WASHINGTON, June 4, 2008 – The Defense Department has partnered with the Department of Health and Human Services to offer more mental health professionals on military bases, officials announced at a Pentagon news conference today. Under the agreement with HHS’s Public Health Service, some 50 mental health practitioners will be detailed in the coming weeks to military bases throughout the United States to provide additional resources for military members and their families to seek treatment, Dr. S. Ward Casscells, assistant secretary of defense for health affairs, said.

Pentagon officials expect to detail to bases as many as 200 doctors, nurses, psychologists and social workers, as those professionals are identified, Casscells told reporters.

The agreement was months in the works, as the military became increasingly “overwhelmed” by the need for mental health professionals due to operations in Iraq and Afghanistan, Casscells said. “We’ve been in ‘beg, borrow and steal’ mode, but it’s no crime to borrow from the Public Health Service, and we will give them back,” he said. “During a time of war, there is enormous need. Today, the cavalry riding to the rescue is the Public Health Service.”

Casscells noted a longstanding shortage of mental health workers, not just in the military, but also among civilian facilities nationwide. Such a shortage is particularly problematic in mental health, he explained, as successful treatment is built around a trusted and understanding relationship between the provider and the patient. With mental health services, “a person may legitimately say they only want a woman” counselor or make some other personal request, he said.

“This is the most sensitive and most personal form of health care,” said Casscells, a cardiologist. “The right counselor is worth his or her weight in gold. It’s hard to find that hand-in-glove fit. So, people need choices [in mental health professionals], and you need a lot of people to provide those choices.”

Casscells recently returned from an eight-day trip to Afghanistan, where he traveled the country talking to U.S. servicemembers about health care. Troops from one unit were particularly nervous about losing a popular military psychologist who soon would be redeployed, he said. “You could fill the billet and it still may not be the right person” for servicemembers to receive effective counseling, he said.

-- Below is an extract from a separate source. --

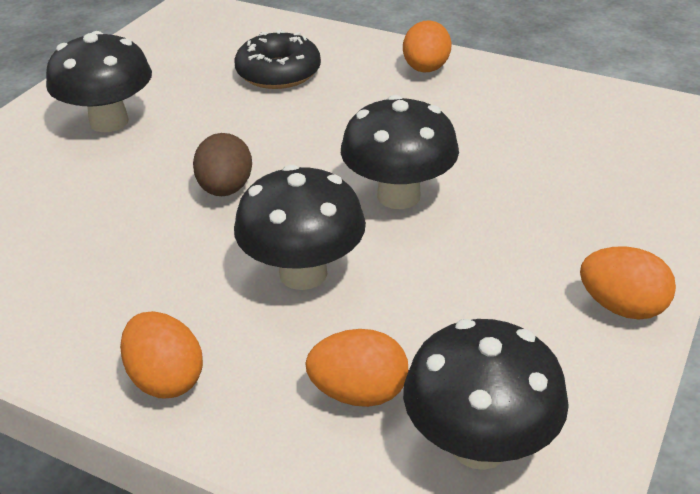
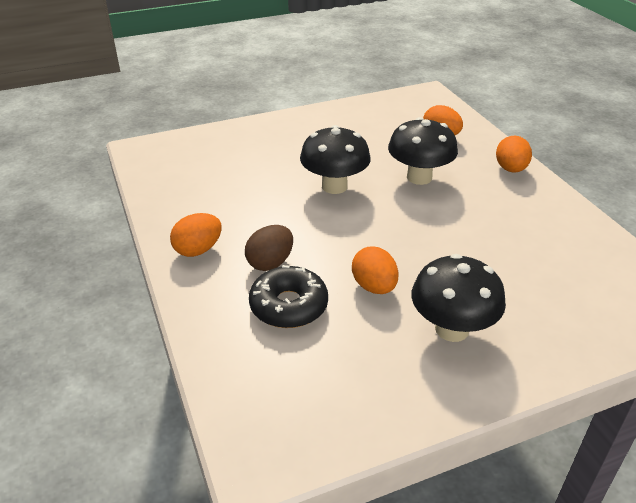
camera: 140 degrees left, 0 degrees up
(225, 189) = (416, 233): brown egg -> brown egg (270, 263)
(479, 445) = (417, 111): black mushroom -> none
(622, 307) = (317, 116): orange egg -> orange egg (374, 287)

The mental health professionals will not all be doctors, but they must be skilled listeners with advanced training who understand the military, Casscells said. Some will be former military members, he said.

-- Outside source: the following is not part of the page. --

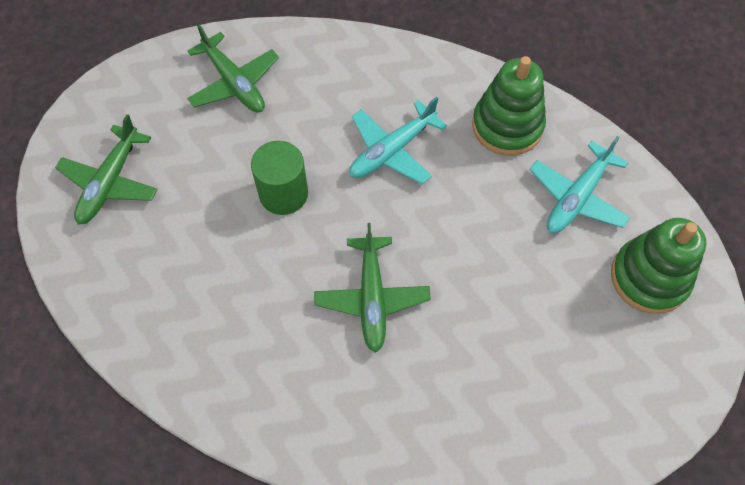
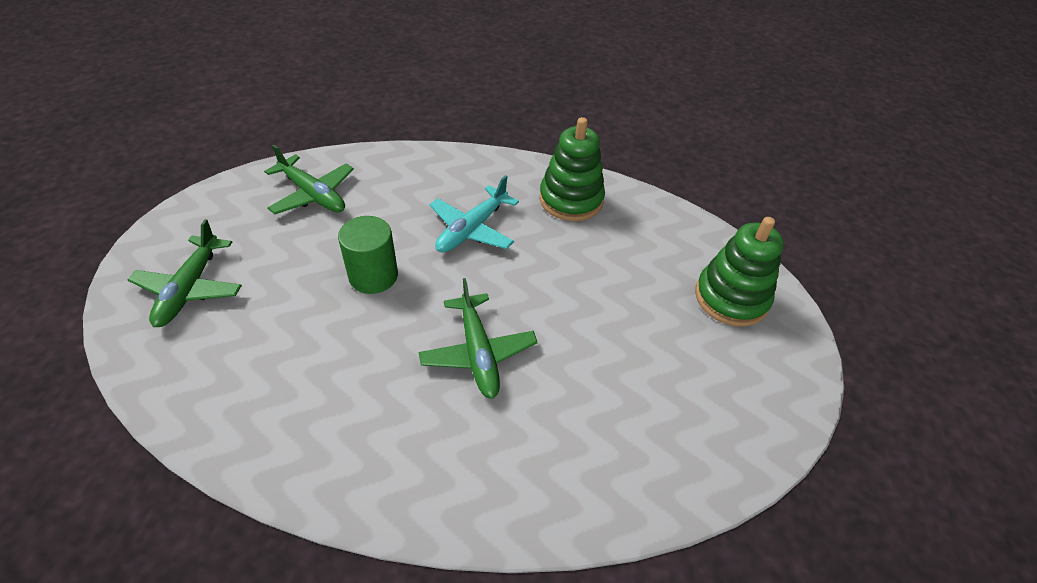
camera: 15 degrees left, 15 degrees down
(577, 197) = (647, 244): turquoise plane -> none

“I love the fact that we’ll have counselors who have not been over there and who have not been in uniform, because that gives a second opinion,” Casscells said. “These people are going to be good for the military. They’re going to come in and ask questions and chafe at the bureaucracy.”

The practitioners will provide medical services in psychiatry and neurology, including speech and behavioral therapy, and a host of psychological services including individual, family and group counseling, said Dr. Joxel Garcia, assistant secretary for health at HHS, who holds an admiral’s commission in the Public Health Service.

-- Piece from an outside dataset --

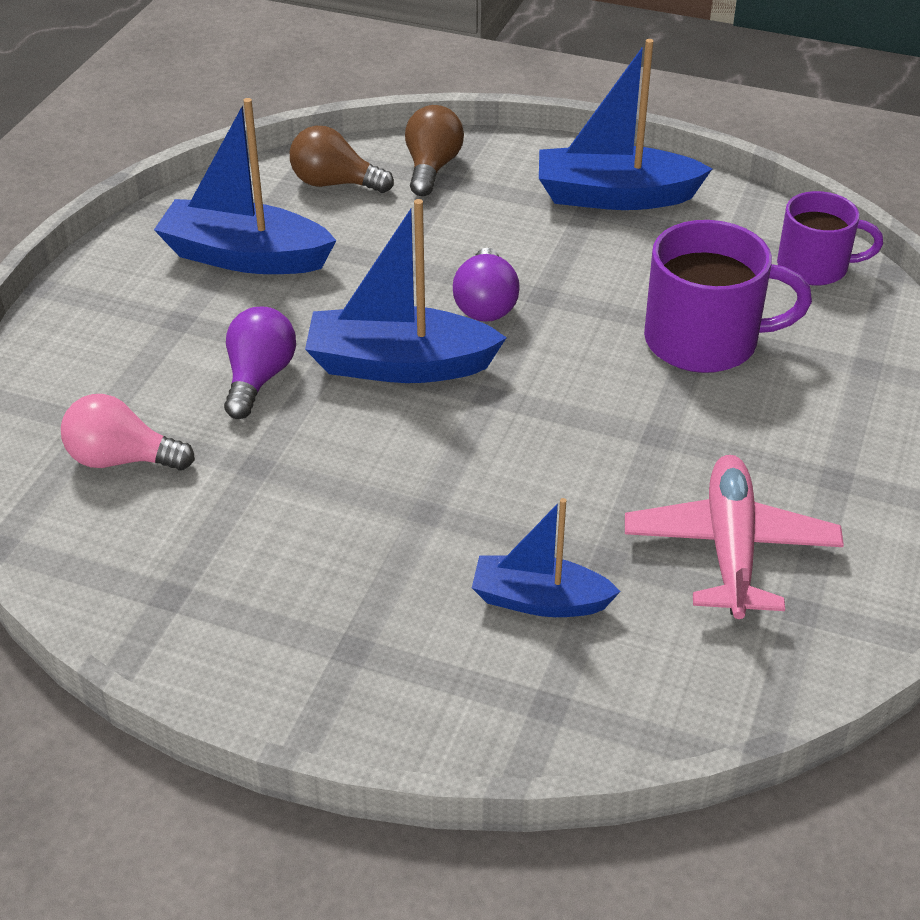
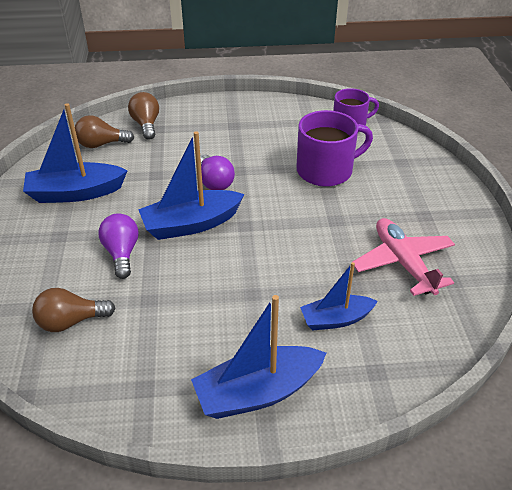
camera: 25 degrees left, 0 degrees up
(122, 459) = (71, 321): pink light bulb -> brown light bulb
(615, 196) = (242, 116): blue boat -> blue boat (258, 392)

The agreement with the Defense Department is one of seven such partnerships in which the Public Health Service is reaching out to raise public awareness and services for mental health treatment, he said.

“This is not only to help veterans returning from conflict, but will also become a model for our nation,” Garcia said. “We learned a lot after 9/11. This is a science that is developing.”

Because servicemembers historically are reluctant to disclose mental health problems, it is hard to quantify the demand for services. In one post-deployment survey, 20 percent of combat troops reported having some mental health problems, said Ellen P. Embrey, DoD’s deputy assistant secretary for force health protection and readiness.

The agreement coincides with a Defense Department effort to decrease the stigma associated with mental health treatment, an effort Casscells said is working.

“Everyone in this building — and not just doctors, even hard-line leaders — are talking a lot about who is really ready” to go to combat and how they are doing while they’re there, he said. “There’s clearly been a change in the minds of the combatant leaders on this issue.”

The program will mark the first major effort at trying to prevent mental health problems among U.S. military members, Embrey said. “We are focused on education. We would like to prevent [mental health problems] from happening in the first place.”